◆ **Extracted information**

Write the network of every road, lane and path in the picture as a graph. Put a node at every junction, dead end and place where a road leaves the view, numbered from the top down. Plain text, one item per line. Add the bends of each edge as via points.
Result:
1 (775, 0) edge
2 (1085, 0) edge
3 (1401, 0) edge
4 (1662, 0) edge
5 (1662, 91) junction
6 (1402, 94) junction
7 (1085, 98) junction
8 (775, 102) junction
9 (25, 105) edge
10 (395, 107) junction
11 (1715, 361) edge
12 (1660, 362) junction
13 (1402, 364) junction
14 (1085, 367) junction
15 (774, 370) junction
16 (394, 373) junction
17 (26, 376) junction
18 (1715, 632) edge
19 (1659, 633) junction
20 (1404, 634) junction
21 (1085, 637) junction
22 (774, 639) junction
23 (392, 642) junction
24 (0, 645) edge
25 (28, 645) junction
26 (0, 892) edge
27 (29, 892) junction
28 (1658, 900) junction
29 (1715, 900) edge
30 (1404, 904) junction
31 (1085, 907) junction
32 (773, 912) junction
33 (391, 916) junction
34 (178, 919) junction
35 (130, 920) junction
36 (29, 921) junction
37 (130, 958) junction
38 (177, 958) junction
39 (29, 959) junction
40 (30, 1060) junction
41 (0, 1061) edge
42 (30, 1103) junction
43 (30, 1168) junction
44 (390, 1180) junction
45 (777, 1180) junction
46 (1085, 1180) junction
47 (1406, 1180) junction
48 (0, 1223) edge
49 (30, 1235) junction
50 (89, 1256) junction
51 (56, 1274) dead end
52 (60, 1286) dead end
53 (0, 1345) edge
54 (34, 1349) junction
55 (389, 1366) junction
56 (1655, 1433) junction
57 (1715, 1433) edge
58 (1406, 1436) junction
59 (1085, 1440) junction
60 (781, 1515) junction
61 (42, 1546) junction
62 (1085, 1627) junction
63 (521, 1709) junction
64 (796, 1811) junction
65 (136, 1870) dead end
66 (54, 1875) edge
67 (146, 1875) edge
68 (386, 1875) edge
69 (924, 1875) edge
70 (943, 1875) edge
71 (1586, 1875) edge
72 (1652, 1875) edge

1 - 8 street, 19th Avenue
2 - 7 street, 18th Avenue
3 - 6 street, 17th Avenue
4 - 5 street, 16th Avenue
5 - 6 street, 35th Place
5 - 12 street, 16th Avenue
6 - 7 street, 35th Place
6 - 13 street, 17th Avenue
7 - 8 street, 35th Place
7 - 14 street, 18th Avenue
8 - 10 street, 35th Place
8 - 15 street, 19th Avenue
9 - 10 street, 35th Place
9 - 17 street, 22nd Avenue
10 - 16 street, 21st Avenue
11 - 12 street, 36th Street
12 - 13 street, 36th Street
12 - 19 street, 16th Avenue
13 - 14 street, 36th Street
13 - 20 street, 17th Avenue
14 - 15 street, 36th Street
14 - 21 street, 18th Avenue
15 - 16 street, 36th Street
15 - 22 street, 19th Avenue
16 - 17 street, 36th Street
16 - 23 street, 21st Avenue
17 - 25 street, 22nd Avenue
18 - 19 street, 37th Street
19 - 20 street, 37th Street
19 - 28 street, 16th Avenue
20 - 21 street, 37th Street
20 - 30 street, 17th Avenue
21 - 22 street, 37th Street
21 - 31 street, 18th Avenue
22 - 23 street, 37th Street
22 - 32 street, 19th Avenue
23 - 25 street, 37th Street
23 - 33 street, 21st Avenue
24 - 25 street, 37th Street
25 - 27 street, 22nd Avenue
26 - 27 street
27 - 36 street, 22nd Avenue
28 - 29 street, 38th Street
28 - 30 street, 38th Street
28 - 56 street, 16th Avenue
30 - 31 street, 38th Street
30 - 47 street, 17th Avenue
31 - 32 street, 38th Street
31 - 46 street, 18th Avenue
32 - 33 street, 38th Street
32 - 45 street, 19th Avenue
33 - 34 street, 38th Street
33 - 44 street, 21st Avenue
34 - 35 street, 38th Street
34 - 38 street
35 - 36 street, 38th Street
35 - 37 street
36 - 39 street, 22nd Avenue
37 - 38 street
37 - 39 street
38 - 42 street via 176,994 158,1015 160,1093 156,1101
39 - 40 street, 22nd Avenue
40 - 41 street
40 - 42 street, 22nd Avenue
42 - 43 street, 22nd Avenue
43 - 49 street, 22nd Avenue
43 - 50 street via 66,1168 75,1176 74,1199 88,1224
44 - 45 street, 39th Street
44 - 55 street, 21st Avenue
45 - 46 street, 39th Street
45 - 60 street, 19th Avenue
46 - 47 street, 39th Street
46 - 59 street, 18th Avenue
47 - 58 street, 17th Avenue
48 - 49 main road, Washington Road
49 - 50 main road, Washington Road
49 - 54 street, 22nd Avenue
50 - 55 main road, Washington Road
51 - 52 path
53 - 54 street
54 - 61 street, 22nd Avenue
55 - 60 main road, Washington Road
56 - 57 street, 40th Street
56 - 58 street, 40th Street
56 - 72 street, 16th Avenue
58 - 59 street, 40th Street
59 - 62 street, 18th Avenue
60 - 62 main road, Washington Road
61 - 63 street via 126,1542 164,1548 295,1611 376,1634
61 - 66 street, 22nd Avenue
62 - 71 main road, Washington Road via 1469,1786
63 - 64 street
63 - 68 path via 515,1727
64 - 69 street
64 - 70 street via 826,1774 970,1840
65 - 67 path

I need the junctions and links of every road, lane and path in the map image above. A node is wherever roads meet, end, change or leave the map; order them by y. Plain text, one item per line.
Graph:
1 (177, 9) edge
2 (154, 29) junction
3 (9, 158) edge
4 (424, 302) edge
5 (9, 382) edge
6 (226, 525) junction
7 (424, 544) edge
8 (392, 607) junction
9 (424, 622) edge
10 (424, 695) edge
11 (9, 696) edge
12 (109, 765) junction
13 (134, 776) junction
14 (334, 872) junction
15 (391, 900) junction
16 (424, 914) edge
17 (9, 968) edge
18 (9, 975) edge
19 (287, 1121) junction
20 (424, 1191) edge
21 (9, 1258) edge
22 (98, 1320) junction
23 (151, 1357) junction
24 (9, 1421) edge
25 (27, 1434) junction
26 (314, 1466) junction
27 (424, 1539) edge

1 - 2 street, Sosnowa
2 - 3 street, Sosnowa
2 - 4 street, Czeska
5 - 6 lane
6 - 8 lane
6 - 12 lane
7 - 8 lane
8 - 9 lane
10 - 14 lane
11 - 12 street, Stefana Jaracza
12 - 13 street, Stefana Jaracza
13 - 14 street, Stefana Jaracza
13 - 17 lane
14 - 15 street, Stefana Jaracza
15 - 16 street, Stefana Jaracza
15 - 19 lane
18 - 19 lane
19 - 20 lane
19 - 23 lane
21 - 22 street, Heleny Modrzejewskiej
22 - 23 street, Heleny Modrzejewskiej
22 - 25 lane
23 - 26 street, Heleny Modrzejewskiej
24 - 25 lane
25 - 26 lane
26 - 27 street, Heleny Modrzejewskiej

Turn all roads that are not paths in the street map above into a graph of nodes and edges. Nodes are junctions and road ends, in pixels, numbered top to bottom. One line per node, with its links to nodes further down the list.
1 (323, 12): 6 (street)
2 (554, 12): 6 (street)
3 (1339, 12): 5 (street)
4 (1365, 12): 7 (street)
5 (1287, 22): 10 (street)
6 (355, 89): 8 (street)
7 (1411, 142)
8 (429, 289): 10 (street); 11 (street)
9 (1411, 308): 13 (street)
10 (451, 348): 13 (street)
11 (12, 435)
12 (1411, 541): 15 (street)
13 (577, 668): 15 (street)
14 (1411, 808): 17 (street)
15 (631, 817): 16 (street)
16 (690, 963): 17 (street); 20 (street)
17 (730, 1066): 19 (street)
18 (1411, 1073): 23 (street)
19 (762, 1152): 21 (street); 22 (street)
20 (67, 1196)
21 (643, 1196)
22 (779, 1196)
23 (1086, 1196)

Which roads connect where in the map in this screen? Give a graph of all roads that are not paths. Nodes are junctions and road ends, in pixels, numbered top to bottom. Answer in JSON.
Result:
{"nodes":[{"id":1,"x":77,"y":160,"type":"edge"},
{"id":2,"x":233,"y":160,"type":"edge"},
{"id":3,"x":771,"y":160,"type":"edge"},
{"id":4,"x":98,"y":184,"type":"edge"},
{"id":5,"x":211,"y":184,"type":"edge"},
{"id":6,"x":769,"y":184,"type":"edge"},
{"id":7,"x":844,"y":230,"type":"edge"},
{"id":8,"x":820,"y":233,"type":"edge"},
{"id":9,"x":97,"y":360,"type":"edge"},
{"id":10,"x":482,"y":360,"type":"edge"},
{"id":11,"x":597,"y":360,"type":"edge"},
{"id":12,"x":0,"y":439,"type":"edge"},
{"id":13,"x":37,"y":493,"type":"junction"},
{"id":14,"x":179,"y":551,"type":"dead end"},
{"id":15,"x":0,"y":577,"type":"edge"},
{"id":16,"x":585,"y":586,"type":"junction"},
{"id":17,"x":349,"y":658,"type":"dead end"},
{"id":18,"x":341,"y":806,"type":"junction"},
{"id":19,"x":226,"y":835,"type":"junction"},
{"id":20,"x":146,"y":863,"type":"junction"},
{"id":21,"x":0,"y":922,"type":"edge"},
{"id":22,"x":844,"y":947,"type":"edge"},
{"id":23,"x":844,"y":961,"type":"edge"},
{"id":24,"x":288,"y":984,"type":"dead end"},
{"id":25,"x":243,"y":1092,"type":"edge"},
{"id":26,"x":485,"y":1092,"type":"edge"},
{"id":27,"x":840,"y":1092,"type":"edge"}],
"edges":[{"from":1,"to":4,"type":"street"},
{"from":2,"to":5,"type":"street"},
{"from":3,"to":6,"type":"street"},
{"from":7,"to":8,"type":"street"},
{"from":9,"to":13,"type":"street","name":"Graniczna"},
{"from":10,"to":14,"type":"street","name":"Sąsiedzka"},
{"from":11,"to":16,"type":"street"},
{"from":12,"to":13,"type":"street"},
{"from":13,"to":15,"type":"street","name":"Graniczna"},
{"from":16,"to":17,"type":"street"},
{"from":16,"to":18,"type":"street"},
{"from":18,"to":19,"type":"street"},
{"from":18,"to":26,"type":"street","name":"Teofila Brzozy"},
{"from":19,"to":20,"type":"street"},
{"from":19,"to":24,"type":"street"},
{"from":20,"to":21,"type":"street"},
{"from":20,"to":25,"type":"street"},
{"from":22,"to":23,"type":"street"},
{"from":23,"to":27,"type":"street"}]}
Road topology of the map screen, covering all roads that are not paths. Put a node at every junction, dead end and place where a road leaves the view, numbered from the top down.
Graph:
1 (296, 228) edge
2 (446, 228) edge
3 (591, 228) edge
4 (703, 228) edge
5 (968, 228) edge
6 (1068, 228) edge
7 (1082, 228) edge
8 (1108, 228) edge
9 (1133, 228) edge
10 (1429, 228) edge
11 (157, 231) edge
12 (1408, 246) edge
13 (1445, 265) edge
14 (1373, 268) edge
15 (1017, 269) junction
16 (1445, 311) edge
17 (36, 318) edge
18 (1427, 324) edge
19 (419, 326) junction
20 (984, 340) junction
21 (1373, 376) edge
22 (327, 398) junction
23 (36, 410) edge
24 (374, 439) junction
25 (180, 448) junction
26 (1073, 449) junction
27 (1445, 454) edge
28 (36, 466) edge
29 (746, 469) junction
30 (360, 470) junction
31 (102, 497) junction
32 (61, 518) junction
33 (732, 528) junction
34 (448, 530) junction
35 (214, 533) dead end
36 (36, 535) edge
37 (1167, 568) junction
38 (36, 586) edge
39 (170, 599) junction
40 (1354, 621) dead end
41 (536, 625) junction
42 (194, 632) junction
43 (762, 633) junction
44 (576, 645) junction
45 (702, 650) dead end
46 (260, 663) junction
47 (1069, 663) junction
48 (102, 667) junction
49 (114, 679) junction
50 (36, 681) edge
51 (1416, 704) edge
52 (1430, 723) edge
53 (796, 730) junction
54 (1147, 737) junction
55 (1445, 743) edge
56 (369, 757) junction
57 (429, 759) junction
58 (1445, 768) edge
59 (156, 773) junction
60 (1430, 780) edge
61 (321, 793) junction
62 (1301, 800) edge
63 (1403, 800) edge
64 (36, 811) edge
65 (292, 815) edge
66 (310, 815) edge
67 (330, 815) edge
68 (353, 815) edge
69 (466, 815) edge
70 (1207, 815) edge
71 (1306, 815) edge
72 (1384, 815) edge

◆ **Aim of the task**
In the listing above, find every line with the word "pixels" and copy it.

◆ **Written solution**
Turn all roads that are not paths in the street map above into a graph of nodes and edges. Nodes are junctions and road ends, in pixels, numbered top to bottom. One line per node, with its links to nodes further down the list.
Which roads connect where in the map in this screen? Give a graph of all roads that are not paths. Nodes are junctions and road ends, in pixels, numbered top to bottom. Answer in JSON.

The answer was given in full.